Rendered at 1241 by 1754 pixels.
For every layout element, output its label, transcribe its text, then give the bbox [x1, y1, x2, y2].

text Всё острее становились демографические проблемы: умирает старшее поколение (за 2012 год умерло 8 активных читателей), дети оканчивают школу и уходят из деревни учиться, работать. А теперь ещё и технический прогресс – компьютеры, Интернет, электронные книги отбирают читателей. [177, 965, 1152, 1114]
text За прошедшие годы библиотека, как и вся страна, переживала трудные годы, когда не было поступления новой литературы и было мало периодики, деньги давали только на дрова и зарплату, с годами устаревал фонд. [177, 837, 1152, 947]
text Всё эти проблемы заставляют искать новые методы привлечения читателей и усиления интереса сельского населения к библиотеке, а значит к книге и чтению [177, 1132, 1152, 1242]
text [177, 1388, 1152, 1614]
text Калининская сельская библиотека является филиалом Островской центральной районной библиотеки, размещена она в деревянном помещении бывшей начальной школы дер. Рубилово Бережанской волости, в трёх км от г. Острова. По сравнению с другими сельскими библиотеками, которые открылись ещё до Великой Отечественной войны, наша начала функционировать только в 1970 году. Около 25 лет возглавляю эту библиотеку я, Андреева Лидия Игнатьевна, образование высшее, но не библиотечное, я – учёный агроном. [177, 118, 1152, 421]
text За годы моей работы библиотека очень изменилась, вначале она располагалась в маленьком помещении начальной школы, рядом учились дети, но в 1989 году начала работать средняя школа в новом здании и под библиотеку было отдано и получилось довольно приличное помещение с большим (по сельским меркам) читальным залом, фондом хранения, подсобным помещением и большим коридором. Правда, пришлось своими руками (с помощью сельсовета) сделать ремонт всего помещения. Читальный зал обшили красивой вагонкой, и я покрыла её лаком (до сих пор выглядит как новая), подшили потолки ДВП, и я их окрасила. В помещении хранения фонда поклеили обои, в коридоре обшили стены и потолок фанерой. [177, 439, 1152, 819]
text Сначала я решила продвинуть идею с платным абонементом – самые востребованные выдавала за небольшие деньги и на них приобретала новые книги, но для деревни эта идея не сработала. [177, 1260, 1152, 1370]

▶ [Work instruction]: Send back all the records above word for word.

▶ [Finished exercise]:
Rendered at 1241 by 1754 pixels.
For every layout element, output its label, transcribe its text, then give the bbox [x1, y1, x2, y2].

text Всё острее становились демографические проблемы: умирает старшее поколение (за 2012 год умерло 8 активных читателей), дети оканчивают школу и уходят из деревни учиться, работать. А теперь ещё и технический прогресс – компьютеры, Интернет, электронные книги отбирают читателей. [177, 965, 1152, 1114]
text За прошедшие годы библиотека, как и вся страна, переживала трудные годы, когда не было поступления новой литературы и было мало периодики, деньги давали только на дрова и зарплату, с годами устаревал фонд. [177, 837, 1152, 947]
text Всё эти проблемы заставляют искать новые методы привлечения читателей и усиления интереса сельского населения к библиотеке, а значит к книге и чтению [177, 1132, 1152, 1242]
text [177, 1388, 1152, 1614]
text Калининская сельская библиотека является филиалом Островской центральной районной библиотеки, размещена она в деревянном помещении бывшей начальной школы дер. Рубилово Бережанской волости, в трёх км от г. Острова. По сравнению с другими сельскими библиотеками, которые открылись ещё до Великой Отечественной войны, наша начала функционировать только в 1970 году. Около 25 лет возглавляю эту библиотеку я, Андреева Лидия Игнатьевна, образование высшее, но не библиотечное, я – учёный агроном. [177, 118, 1152, 421]
text За годы моей работы библиотека очень изменилась, вначале она располагалась в маленьком помещении начальной школы, рядом учились дети, но в 1989 году начала работать средняя школа в новом здании и под библиотеку было отдано и получилось довольно приличное помещение с большим (по сельским меркам) читальным залом, фондом хранения, подсобным помещением и большим коридором. Правда, пришлось своими руками (с помощью сельсовета) сделать ремонт всего помещения. Читальный зал обшили красивой вагонкой, и я покрыла её лаком (до сих пор выглядит как новая), подшили потолки ДВП, и я их окрасила. В помещении хранения фонда поклеили обои, в коридоре обшили стены и потолок фанерой. [177, 439, 1152, 819]
text Сначала я решила продвинуть идею с платным абонементом – самые востребованные выдавала за небольшие деньги и на них приобретала новые книги, но для деревни эта идея не сработала. [177, 1260, 1152, 1370]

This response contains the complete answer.